"""
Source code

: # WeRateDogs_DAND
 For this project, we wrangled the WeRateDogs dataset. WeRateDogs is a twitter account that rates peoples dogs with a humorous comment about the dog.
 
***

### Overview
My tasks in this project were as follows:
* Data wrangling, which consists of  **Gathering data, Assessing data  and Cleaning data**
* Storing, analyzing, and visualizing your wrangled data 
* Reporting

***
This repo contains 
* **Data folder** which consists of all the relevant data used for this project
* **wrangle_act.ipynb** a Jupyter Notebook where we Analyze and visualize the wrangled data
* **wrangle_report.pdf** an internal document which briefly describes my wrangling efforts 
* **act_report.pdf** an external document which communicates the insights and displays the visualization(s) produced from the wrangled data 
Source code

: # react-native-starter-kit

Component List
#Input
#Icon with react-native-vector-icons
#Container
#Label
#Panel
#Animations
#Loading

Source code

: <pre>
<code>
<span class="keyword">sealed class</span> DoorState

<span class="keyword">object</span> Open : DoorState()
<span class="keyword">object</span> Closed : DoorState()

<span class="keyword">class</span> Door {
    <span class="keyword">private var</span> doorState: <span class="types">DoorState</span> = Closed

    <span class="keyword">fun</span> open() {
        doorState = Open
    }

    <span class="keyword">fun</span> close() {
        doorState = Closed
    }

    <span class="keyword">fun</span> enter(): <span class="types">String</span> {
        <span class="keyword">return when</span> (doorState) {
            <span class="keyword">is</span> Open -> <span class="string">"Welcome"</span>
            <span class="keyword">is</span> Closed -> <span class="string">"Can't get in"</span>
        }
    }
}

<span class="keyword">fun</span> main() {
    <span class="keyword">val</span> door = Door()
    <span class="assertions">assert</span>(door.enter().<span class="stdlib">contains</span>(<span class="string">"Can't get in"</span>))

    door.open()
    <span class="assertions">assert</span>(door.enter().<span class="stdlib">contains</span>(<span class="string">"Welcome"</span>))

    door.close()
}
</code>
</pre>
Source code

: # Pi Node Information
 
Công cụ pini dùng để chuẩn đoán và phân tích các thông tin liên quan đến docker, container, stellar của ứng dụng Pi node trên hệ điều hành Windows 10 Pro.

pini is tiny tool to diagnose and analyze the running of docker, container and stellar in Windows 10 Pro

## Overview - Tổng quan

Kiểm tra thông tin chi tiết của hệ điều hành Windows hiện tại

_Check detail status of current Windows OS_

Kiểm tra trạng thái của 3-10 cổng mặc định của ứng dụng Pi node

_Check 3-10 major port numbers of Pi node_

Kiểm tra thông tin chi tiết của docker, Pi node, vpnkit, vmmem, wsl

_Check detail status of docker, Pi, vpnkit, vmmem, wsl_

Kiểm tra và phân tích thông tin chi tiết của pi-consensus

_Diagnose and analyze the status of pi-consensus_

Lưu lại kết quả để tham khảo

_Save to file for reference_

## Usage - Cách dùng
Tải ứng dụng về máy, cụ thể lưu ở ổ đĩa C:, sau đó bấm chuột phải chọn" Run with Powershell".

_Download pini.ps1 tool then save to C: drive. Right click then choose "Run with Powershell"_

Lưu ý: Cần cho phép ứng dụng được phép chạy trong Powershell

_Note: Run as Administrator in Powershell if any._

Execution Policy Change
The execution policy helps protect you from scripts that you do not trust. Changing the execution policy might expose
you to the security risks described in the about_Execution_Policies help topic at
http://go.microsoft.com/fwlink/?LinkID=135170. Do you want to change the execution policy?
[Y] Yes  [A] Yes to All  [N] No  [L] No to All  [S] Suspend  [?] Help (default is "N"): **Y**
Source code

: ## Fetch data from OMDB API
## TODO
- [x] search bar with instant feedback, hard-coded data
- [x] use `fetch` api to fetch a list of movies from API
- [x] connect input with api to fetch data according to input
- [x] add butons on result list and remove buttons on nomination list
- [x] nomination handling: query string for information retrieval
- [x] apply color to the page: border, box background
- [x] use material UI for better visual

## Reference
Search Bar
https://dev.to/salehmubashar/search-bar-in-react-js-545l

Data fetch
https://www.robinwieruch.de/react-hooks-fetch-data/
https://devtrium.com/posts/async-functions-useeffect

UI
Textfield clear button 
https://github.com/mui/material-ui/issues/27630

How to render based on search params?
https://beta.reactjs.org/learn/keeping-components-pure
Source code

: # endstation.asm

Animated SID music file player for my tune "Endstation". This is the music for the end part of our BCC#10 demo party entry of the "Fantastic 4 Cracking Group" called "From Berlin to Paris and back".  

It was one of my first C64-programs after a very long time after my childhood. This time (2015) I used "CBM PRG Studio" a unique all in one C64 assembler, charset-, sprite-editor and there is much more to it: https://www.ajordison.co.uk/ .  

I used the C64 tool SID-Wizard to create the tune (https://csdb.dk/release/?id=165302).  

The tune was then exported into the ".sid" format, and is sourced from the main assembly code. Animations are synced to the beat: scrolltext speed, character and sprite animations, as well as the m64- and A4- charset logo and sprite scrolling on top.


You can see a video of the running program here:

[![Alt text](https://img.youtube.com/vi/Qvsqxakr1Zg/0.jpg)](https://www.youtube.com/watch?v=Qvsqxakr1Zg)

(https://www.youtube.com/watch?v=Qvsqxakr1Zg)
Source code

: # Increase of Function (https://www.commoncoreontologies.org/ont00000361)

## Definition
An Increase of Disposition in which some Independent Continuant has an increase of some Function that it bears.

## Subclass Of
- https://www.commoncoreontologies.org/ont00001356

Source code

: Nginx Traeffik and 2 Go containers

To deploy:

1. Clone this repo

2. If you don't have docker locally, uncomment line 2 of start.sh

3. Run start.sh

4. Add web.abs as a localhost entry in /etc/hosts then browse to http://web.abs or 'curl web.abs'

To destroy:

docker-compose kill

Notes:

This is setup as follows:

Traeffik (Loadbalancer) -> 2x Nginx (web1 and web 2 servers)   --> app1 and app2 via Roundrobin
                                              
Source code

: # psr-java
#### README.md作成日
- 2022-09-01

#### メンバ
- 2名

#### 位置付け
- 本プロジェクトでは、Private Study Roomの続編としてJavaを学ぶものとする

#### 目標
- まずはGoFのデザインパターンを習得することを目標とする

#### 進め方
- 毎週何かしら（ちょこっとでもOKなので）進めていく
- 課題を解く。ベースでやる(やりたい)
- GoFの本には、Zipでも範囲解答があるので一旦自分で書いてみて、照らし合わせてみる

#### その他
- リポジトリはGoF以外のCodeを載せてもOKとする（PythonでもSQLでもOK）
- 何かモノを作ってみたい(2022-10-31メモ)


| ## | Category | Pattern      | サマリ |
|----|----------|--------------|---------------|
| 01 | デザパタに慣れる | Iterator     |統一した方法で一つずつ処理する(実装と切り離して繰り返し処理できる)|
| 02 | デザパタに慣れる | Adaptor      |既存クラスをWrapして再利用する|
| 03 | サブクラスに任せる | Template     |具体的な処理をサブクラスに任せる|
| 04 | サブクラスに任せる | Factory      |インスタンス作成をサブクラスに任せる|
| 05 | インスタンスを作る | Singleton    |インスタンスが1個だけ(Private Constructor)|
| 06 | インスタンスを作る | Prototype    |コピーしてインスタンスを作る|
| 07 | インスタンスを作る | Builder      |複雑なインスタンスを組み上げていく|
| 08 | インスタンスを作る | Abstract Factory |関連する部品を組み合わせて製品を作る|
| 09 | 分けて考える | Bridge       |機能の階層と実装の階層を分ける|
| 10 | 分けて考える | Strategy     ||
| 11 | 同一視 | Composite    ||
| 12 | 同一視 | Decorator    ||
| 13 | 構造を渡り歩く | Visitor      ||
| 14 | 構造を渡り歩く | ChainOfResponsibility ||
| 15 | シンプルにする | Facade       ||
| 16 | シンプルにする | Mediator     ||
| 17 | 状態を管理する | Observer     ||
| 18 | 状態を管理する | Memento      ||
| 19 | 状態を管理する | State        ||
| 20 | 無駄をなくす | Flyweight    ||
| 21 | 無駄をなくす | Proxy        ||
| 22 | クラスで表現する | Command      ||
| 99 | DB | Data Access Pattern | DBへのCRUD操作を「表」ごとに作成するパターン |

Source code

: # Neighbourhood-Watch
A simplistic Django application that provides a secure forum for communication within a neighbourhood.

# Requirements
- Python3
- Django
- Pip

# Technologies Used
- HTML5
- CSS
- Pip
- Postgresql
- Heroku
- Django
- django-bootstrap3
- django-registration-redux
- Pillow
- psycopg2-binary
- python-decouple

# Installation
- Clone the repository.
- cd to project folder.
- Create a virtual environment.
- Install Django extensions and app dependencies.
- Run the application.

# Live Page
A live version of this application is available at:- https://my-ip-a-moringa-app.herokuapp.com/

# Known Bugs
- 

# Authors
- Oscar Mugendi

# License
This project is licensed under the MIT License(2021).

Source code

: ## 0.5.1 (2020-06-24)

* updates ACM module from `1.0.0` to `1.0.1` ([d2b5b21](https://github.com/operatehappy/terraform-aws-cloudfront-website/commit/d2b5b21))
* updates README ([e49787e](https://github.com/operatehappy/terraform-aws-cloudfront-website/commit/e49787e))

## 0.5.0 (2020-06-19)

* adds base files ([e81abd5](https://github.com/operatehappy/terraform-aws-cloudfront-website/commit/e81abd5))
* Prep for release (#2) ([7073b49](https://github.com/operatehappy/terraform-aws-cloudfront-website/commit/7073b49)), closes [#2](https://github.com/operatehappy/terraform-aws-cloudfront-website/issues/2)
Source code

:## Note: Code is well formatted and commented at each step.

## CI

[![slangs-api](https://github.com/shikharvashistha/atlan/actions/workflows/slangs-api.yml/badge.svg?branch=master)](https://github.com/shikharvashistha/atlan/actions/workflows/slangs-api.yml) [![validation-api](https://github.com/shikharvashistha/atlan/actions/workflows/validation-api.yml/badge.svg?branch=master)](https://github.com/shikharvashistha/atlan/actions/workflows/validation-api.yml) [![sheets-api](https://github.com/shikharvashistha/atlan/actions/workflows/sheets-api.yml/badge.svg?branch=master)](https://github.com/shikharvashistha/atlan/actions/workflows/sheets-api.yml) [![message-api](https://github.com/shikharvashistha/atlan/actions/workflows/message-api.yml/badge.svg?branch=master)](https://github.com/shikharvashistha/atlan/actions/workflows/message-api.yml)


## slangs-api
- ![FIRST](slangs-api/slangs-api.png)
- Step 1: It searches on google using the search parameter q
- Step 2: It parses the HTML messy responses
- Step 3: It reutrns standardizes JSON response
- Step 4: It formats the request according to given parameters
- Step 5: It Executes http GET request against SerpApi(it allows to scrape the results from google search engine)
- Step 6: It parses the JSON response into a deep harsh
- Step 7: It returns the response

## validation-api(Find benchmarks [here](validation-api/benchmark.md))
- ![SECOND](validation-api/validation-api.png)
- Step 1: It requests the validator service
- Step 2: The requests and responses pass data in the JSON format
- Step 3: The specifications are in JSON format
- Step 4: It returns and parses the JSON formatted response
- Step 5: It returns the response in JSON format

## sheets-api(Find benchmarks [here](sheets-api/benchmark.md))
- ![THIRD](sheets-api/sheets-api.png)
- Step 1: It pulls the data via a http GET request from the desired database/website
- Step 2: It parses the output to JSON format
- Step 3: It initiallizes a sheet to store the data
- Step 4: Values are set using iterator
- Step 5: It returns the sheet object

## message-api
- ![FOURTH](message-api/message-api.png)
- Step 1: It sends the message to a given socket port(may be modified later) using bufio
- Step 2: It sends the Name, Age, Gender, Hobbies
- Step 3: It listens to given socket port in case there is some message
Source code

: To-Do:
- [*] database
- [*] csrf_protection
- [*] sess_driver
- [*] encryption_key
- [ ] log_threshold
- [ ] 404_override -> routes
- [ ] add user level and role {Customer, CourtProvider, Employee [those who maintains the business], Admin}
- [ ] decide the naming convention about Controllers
"""
What to work on. Select every line in the listing above that contains the string "無駄をなくす".

Expected answer.
| 20 | 無駄をなくす | Flyweight    ||
| 21 | 無駄をなくす | Proxy        ||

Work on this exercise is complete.